I feel like my life is a 3-ring circus...
The constant activity of 3 very active little ones keeps me going in 3 different directions...
Bella has been in a gymnastics class for 3 weeks now...she absolutely loves it. LOVES IT. She practices her cartwheels and handstands all of the time...all day...every day...I know she even does them in her sleep.
And while this hour long class is taking place at this huge, amazing gym...I spend my time trying to watch her (because she occasionally looks over to make sure I am)...and then chasing 2 other children in the small area.
I feel like I am in a mud pit trying to chase greased pigs.
That's just 1 hour out of 1 day of the week...in a public place.

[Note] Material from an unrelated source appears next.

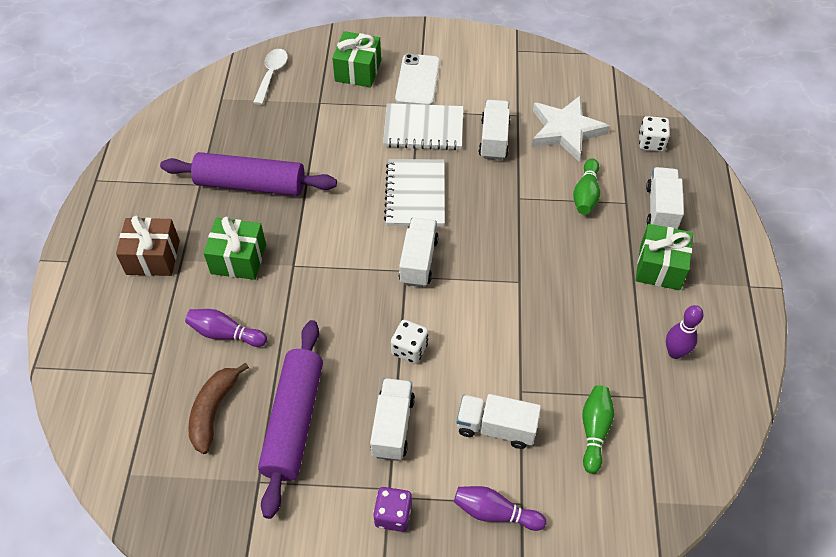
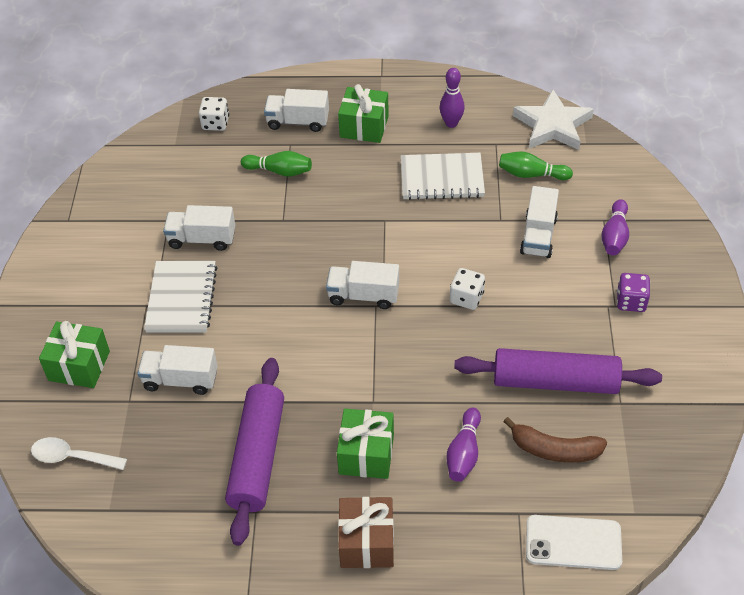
camera: 90 degrees left, 5 degrees down
(393, 426) = (548, 306): white truck -> white truck (180, 380)
(415, 194) = (276, 302): white notebook -> white notebook (442, 178)
(417, 80) = (103, 307): white phone -> white phone (573, 543)
(566, 131) = (194, 183): white star -> white star (552, 125)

At home it is just as crazy.
I hear the word "MOM!" yelled multiple times...even if I am sitting right next to them. I have to be looking right at them for them to stop...
And sweet mother of pearl...if I am trying to attempt something like finish loading the dishwasher or put away the mountain of laundry, someone is going to do their best to prevent that from happening.

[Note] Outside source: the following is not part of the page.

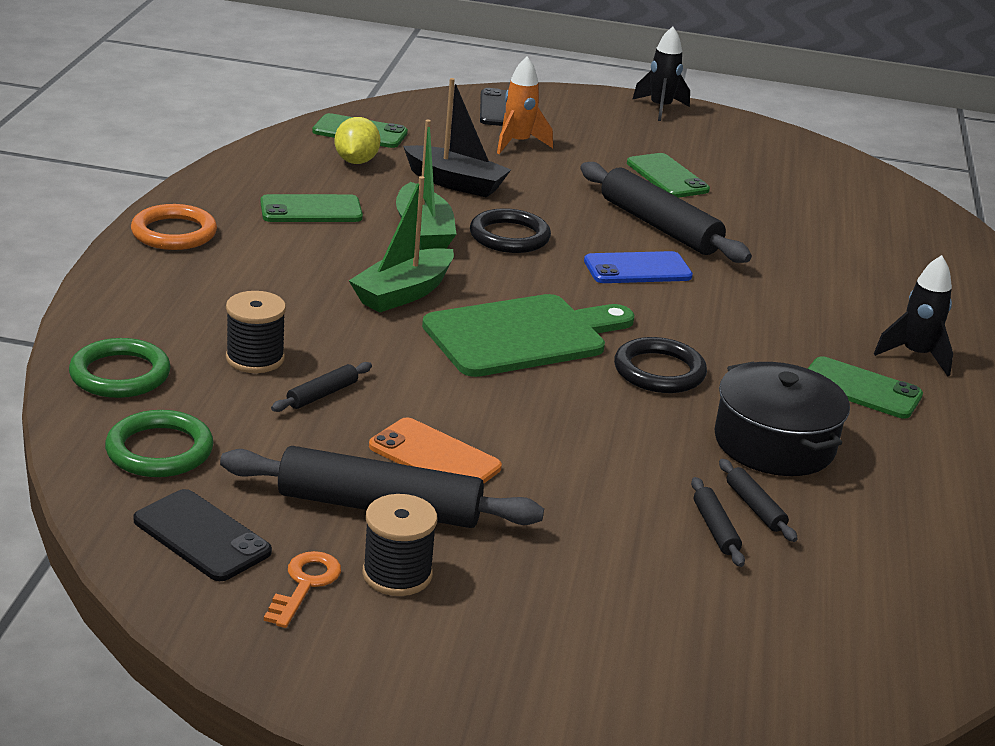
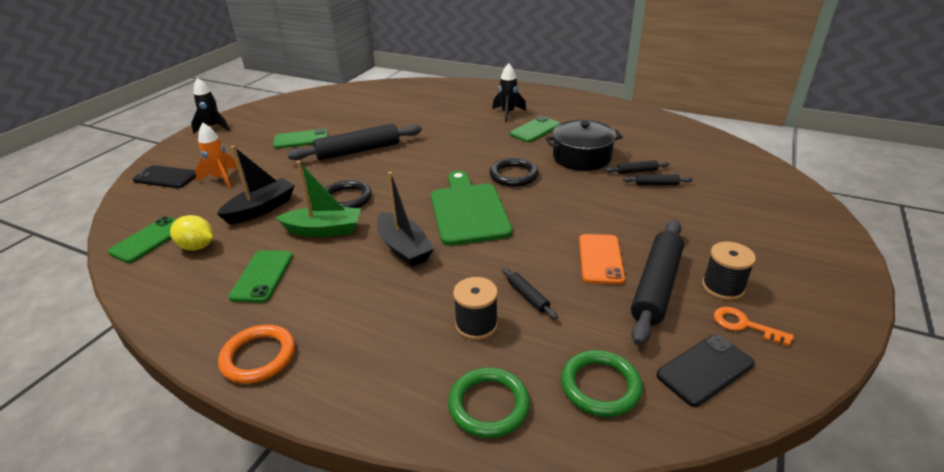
camera: 70 degrees left, 5 degrees up
(403, 293) = (404, 248): green boat -> black boat
(434, 457) = (600, 259): orange phone -> orange phone turned 45 degrees counterclockwise
(637, 269) = (404, 164): blue phone -> none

Home school is another circus...again with the constant need for me to be right there...giving constant attention...and I feel like my head is spinning in a million directions.
My sweet friend Josie and I talk pretty often...I met her several years ago...when her kids were the ages that my kids are now. She encourages my heart so much. She tells me often of the moments that have become memories.
I know it is not really a circus. I have GREAT kids. They are just active and full of life. They love me and want me to be present for every moment of their days...and if I am not careful now, they will not want me to be a part of their days in the near future.
So, if you see me around...or you call me...or FaceTime me...at least you can be entertained by our 3 ring circus!